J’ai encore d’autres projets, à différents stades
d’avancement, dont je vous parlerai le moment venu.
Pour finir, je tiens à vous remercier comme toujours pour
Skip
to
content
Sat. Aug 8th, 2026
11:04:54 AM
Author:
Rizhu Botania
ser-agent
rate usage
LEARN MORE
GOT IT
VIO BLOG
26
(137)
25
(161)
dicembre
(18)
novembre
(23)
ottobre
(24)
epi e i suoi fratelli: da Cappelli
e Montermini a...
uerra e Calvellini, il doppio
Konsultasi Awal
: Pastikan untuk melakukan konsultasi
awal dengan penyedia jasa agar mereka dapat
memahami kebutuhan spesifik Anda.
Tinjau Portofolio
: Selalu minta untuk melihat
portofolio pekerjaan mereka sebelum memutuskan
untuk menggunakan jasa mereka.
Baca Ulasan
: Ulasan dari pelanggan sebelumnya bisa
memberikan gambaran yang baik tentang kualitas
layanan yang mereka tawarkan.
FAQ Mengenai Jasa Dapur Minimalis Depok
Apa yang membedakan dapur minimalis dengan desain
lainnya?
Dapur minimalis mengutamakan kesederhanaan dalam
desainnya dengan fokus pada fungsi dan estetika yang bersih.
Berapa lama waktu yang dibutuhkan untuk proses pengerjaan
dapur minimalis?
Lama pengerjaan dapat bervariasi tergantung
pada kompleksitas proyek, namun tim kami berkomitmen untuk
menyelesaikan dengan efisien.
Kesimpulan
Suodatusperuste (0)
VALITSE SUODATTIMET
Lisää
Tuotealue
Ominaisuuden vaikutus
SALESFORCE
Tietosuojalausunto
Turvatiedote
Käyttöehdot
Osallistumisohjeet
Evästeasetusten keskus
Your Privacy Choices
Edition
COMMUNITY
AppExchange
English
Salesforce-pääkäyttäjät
= = =
Task details
Where does the word "mereka" appear in the records? Copy every line that holds it.

Response to this task
awal dengan penyedia jasa agar mereka dapat
portofolio pekerjaan mereka sebelum memutuskan
untuk menggunakan jasa mereka.
layanan yang mereka tawarkan.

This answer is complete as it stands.